By Kevin Deutsch
[email protected]
A new $1 million pilot program funded by the city will help address hunger among impoverished CUNY students in 2020, officials said.
The program will be implemented at CUNY’s seven community colleges, including Bronx Community College and Hostos Community College in the South Bronx, during the fall and spring academic semesters.
A total of 1,250 participating students – including those with Deferred Action for Childhood Arrivals (DACA) status – will receive $400 they can spend on food at campus cafeterias, officials said.
The pilot program’s participants were selected from a pool of low-income students who met basic eligibility criteria and had an average family income of $15,605.

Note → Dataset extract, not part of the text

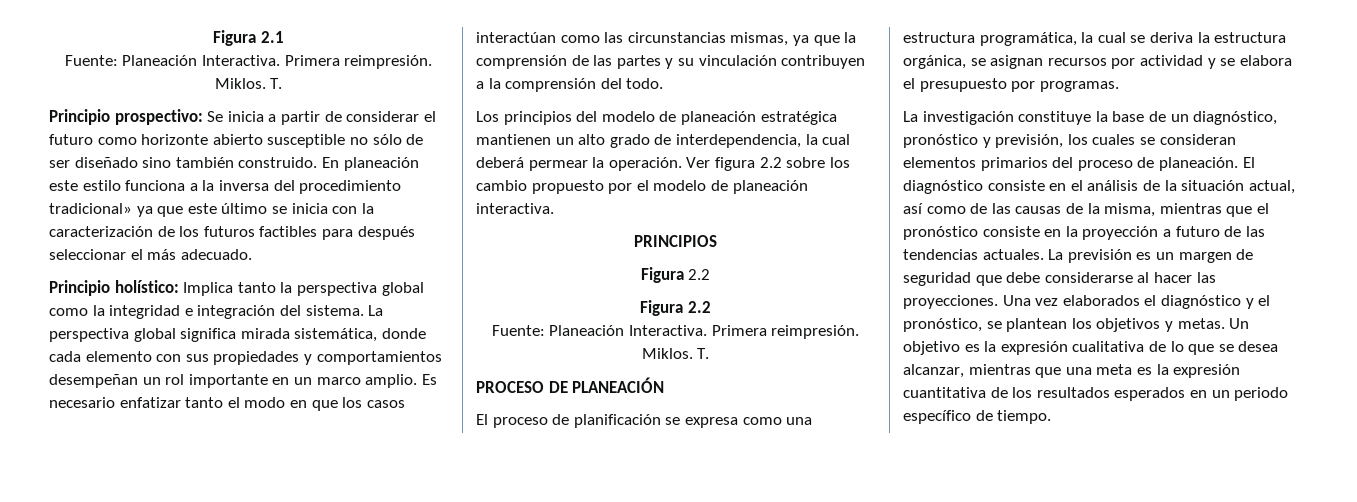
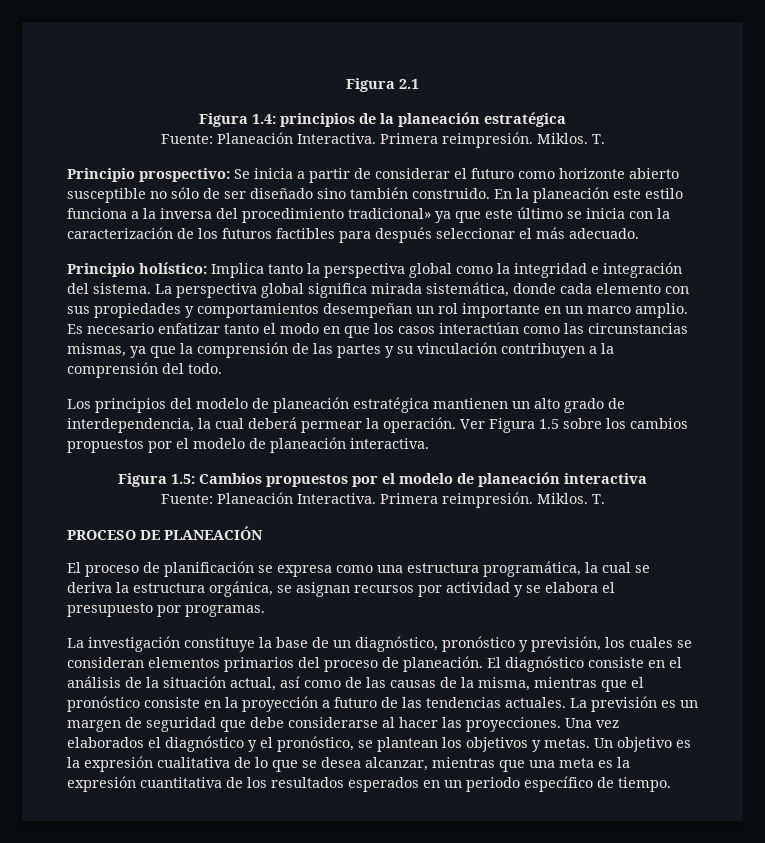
(284, 37) none -> [199,112,566,127] // Figura 1.4: principios de la planeación estratégica
(339, 162) none -> [516,188,529,199] la
[714,157,850,171] [476,180,604,194] figura 2.2 sobre los cambio propuesto -> [489,418,688,433] [67,439,144,453] Figura 1.5 sobre los cambios propuestos
[634,235,717,247] [640,267,711,283] [640,300,711,316] // PRINCIPIOS // Figura 2.2 // Figura 2.2 -> [118,472,647,487] // Figura 1.5: Cambios propuestos por el modelo de planeación interactiva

New York City Council Speaker Corey Johnson, who announced the program earlier this month, said student hunger is a “serious problem” in the five boroughs.
“CUNY students should be focused on learning and studying, not where their next meal is coming from,” said Johnson. “We are one of the richest cities in the world but too many New Yorkers don’t have equitable access to healthy food.”
Research shows more than 26 percent of Bronx residents experience food insecurity—defined as being without reliable access to a sufficient quantity of affordable, nutritious food.
That percentage places the borough among the hungriest counties in the country, according to Hunger Free America, a national nonprofit group working to end domestic hunger.
The number includes more than 20 percent of all Bronx children, nearly 17 percent of working adults, and almost 24 percent of seniors, according to federal data analyzed by the group.